** Supplied entries follows **

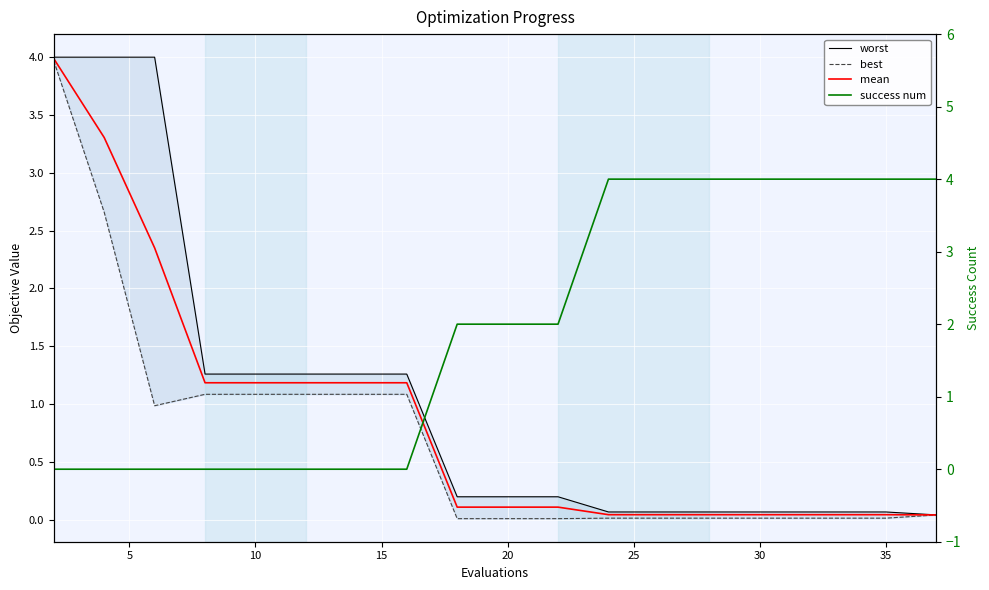

How many data points in success num are above 2?

8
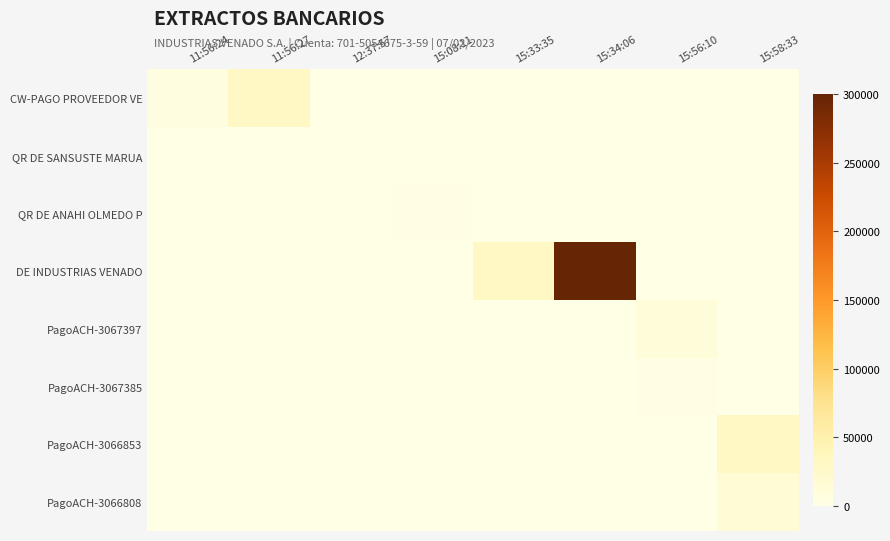

Which series has the largest total across all categories?

DE INDUSTRIAS VENADO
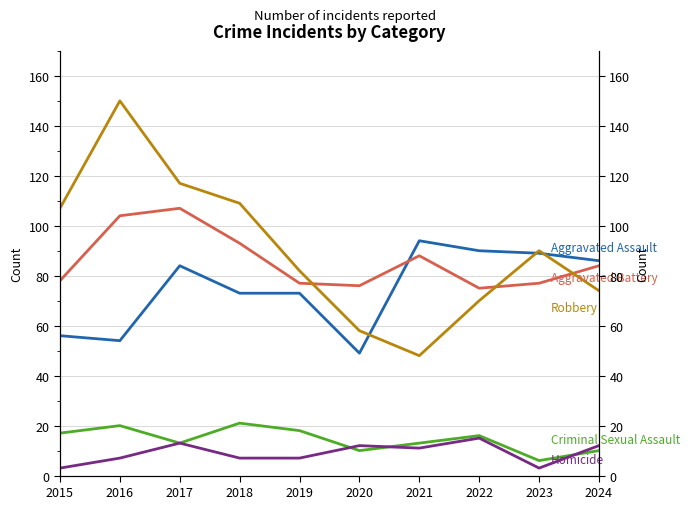

True or false: Aggravated Assault has a value of 38 at 2016.

False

** End of Supplied entries **

• [Request] Please write out the text of every entry above word for word, leaving the pictures out.

• [Output of the exercise]
How many data points in success num are above 2?

8

Which series has the largest total across all categories?

DE INDUSTRIAS VENADO

True or false: Aggravated Assault has a value of 38 at 2016.

False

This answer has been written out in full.